Due to the historical context, threats and interests at stake, comprehensive spectrum of the "governing standard of Iraqi compliance" (UNSCR 1441), model enforcement procedure, and US-led UN-based structure, the UNSCR 660-series compliance enforcement was tantamount to the flagship and litmus test of the US-led post-Cold War liberal international order.

In other words, the resolution of Saddam's probation with Iraq's mandated compliance per the Gulf War ceasefire represented the primary test case for US-led international enforcement with a readily measured pass/fail gauge. The paradigmatic set of international norms that defined Iraq's ceasefire obligations was enforced with a clear UN-mandated compliance standard and a strict US-led compliance process. Iraq's mandated compliance set the gold standard for enforcing post-Cold War liberal international order, whereas Saddam's noncompliance risked a model failure for US-led enforcement of the liberal international order, a theme that permeated the US law and policy on Iraq through the HW Bush, Clinton, and Bush administrations.

While "liberationist" sounds like shorthand for 'liberal international order', liberationist and liberal international order have different meanings. On the other hand, I have heard "neo-colonialist agenda" used as a pejorative for post-Cold War liberal international order, so that term may be basically accurate though twisted with added negative implications.

I hope my criticism of your Warnings from the Archive article helps you consider my Chilcot criticism for the purpose of investing it in the British discourse.

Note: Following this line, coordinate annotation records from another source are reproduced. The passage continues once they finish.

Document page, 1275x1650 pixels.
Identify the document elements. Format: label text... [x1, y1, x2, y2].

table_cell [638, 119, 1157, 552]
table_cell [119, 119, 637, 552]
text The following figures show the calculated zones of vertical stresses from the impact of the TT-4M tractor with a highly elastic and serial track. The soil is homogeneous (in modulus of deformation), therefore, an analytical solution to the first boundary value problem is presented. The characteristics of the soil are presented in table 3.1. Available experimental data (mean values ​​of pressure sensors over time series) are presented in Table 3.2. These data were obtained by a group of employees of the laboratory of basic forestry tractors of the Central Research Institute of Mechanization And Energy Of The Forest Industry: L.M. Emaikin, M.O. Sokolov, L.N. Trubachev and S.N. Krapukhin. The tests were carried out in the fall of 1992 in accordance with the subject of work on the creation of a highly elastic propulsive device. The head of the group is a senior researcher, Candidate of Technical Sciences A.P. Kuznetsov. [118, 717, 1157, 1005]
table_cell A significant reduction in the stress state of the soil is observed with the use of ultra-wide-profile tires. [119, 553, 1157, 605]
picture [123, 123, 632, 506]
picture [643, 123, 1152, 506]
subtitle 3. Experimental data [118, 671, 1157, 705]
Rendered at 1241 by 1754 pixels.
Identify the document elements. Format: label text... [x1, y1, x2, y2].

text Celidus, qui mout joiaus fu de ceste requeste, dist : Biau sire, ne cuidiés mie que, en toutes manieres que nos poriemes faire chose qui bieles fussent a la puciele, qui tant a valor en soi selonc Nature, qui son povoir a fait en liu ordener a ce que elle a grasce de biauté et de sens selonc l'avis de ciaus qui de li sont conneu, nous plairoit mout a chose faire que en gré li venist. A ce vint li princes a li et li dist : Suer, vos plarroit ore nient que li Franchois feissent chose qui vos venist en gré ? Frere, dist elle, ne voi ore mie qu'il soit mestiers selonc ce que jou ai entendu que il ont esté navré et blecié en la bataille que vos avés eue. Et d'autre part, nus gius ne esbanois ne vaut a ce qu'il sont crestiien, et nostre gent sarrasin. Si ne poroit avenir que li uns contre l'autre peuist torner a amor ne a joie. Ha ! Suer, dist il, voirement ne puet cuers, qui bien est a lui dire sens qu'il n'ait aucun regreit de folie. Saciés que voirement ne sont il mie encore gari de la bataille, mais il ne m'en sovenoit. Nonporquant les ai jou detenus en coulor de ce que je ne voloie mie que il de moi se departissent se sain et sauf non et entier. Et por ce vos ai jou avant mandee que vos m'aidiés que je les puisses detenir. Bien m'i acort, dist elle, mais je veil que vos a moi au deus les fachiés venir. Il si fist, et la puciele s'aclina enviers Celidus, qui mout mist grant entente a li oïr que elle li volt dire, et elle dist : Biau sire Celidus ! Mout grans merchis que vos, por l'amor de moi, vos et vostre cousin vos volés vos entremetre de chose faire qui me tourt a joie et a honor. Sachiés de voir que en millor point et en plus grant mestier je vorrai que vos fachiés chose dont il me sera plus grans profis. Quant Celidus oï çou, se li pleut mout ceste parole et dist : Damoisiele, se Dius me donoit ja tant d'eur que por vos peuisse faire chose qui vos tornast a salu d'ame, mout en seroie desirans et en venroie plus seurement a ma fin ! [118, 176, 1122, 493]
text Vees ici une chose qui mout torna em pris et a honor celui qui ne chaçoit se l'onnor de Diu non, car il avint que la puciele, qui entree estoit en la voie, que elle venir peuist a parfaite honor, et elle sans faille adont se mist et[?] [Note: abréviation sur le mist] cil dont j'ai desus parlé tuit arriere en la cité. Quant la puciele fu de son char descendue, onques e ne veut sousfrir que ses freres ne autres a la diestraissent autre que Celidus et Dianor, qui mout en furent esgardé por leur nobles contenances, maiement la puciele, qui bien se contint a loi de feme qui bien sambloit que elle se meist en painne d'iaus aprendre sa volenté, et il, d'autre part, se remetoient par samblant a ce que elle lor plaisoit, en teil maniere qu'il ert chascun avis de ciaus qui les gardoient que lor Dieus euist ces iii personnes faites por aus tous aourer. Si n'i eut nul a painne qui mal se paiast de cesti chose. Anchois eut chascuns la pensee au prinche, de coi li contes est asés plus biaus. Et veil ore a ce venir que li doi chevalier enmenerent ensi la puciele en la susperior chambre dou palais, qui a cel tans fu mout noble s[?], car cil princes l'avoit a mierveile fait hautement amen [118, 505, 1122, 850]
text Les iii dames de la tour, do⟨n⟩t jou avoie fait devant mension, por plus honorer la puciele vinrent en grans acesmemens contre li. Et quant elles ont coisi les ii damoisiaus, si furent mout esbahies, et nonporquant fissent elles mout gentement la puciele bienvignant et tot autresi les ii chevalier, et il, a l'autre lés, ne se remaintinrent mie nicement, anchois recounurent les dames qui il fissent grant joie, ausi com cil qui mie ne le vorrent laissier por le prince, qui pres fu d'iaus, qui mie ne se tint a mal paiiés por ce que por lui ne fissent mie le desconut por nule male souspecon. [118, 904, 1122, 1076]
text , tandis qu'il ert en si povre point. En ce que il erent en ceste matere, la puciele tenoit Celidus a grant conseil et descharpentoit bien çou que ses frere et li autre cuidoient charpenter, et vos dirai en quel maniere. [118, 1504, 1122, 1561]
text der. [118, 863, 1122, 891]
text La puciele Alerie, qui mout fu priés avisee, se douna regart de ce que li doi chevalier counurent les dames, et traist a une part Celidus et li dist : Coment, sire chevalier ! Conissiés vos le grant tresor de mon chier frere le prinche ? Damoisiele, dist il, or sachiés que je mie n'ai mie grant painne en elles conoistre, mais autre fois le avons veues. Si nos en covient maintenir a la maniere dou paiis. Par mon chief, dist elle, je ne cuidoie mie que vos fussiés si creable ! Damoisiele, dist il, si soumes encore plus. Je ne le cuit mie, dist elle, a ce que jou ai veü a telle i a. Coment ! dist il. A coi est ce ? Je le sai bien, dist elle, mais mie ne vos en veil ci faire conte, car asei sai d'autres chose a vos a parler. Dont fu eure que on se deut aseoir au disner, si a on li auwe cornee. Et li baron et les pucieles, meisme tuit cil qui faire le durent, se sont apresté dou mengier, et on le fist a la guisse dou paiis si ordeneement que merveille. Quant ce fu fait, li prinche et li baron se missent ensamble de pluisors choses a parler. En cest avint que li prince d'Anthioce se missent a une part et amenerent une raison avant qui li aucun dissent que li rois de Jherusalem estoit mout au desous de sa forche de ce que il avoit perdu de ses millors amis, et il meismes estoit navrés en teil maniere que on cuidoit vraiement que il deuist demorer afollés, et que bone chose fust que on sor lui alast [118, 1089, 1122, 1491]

On Sun, Mar 9, 2025 at 3:03 AM [Eric LC] wrote:
Dr. Tudor,

I clarify and relitigate the Iraq issue at Operation Iraqi Freedom FAQ using the law and facts that define the Iraq issue.

I approach the Iraq issue from an American perspective. However, I recently examined the UK Iraq Inquiry Chilcot report for the first time as part of my 22nd anniversary project, critical review of Council on Foreign Relations commentary from the 20th anniversary. CFR senior fellow Linda Robinson's "lessons" call for an American counterpart to the Chilcot report.

I found that the Chilcot report is specious: see my Critical notes on the UK Iraq Inquiry Chilcot report.

I am writing to you because the Chilcot report needs to be criticized in the British discourse, and I can't do that. I can only provide corrective content needed for the task. So I did a Google search for a Briton who can do it, which took me to your Warnings from the Archive article, The UK Media and the Moral Case for the Iraq War. Then I searched for your name and got your e-mail address from your faculty page.

Your article gave me a vague notion of somehow distributing my Chilcot criticism to pundits who supported Prime Minister Blair on Iraq, but I don't know who or how or if that's an effective way to do it.

Of course I expect my Chilcot criticism would need to pass your critical review for you to make it your 22nd anniversary project.